PROBLEMS TO SOLVE:
(1) Retype everything in the adult vaccines text from "Recommended vaccination schedule: Shingrix" down to "to 6 months.".
(2) According to the adult vaccines text, how many Shingrix doses give full protection, and how far apart should they be?

When you hear the word vaccine, it’s easy to think of children first. Vaccines are a way to build up your body’s natural immunity – and to protect against serious illnesses and complications from diseases. But vaccines aren’t just for children. Adults also gain vital protection for their health when they follow the recommendations for vaccinations.
What it is: Tetanus, also known as lockjaw, can cause painful muscle spasms and can lead to death. It’s caused by bacteria that is commonly found in soil, saliva, dust and manure. It generally enters through a break in the skin – such as a cut or wound – by a contaminated object.
Why you need it: There are few different types of tetanus vaccines for adults that provide protection against several diseases. Td is a combo vaccine that protects against diphtheria and tetanus. The Tdap shot protects against diphtheria, tetanus and whooping cough.
Recommended vaccination schedule: You should get Tetanus shot every 10 years. Adults who have never received Tdap should get it in place of a Td dose, one time. Pregnant women should get Tdap during the 3rd trimester of every pregnancy to protect her baby from whooping cough in the first few months of life.
What it is: Shingles is a viral infection that causes a painful rash.
Why you need it: One out of three people in the United States will develop shingles in their lifetime. In addition to the itchy and uncomfortable rash, shingles can also lead to postherpetic neuralgia, which is a chronic pain syndrome on the skin.
Shingrix is a new shingles vaccine that became available in January 2018, which is a replacement for the older vaccine named Zostavax. It’s more than 90% effective in preventing shingles and postherpetatic neuralgia. As far as we know, its protection stays above 85% for at least the first four years after you get vaccinated. We are waiting for further studies to see how long the vaccine can last before a booster is needed.
Recommended vaccination schedule: Shingrix is recommend for healthy adults 50 years and older. For full protection, you need two doses separated by 2 to 6 months.

DATA:

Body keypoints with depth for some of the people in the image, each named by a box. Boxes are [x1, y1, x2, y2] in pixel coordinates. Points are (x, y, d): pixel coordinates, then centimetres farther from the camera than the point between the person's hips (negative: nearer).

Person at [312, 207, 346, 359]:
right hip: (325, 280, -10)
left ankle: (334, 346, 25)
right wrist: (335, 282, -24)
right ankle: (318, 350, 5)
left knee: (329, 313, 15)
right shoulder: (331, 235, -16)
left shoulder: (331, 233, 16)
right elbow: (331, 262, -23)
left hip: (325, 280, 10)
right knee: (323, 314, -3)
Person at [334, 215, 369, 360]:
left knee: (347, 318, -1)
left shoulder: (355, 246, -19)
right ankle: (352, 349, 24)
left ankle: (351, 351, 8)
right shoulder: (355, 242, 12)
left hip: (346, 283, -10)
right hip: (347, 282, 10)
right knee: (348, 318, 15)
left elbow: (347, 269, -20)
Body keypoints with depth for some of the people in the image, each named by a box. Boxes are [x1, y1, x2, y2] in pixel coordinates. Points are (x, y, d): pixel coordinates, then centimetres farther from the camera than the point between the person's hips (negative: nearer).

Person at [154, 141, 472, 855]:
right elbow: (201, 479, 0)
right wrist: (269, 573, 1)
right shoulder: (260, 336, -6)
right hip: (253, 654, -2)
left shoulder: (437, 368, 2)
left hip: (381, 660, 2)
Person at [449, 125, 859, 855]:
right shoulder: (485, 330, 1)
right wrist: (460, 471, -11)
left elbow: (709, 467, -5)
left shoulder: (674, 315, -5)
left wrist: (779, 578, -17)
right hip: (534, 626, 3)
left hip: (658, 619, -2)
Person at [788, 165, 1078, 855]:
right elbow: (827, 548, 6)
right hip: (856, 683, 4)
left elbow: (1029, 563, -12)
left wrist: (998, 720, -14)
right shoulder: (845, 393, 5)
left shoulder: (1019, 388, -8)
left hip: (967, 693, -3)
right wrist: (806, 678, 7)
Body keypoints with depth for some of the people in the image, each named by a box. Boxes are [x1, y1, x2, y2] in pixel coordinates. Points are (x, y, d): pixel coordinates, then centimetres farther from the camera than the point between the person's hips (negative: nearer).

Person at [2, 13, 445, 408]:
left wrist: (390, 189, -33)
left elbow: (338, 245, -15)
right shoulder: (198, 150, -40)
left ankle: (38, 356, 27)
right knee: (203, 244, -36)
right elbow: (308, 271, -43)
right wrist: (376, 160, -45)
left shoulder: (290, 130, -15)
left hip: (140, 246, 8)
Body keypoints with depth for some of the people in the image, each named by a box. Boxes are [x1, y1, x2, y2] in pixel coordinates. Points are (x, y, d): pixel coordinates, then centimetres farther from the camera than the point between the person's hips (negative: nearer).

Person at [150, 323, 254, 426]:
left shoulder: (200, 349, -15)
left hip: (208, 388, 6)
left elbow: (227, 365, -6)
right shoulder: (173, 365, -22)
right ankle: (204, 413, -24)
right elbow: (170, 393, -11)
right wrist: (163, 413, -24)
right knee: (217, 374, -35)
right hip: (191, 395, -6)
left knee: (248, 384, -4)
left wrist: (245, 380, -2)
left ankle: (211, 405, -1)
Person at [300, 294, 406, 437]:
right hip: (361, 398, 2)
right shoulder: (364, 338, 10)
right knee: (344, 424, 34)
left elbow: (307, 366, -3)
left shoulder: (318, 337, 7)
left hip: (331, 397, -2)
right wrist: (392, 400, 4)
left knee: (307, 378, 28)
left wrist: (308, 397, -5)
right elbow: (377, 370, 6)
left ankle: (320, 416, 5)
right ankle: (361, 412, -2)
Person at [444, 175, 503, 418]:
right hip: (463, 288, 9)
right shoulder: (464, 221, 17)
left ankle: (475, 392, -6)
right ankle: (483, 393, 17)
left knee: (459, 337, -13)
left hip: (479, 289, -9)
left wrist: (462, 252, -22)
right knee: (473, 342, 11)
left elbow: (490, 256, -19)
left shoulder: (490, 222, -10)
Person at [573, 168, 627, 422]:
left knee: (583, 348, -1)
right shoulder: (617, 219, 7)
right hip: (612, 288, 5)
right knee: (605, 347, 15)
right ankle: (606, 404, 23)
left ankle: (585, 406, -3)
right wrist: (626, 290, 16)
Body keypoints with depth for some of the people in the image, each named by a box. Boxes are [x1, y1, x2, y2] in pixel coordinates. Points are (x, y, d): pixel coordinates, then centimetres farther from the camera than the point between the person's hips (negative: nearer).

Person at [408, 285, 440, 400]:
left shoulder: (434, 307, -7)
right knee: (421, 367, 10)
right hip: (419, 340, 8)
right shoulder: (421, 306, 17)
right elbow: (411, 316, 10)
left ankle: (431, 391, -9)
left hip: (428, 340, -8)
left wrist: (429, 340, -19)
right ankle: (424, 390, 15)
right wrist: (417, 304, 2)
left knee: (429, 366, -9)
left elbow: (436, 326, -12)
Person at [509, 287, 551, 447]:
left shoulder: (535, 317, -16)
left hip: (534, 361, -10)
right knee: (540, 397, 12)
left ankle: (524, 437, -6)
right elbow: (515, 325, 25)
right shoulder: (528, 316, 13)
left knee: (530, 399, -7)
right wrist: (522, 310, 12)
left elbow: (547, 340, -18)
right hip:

TASK-BY-TASK OUTPUTS:
(1)
Recommended vaccination schedule: Shingrix is recommend for healthy adults 50 years and older. For full protection, you need two doses separated by 2 to 6 months.

(2) Two doses, separated by 2 to 6 months.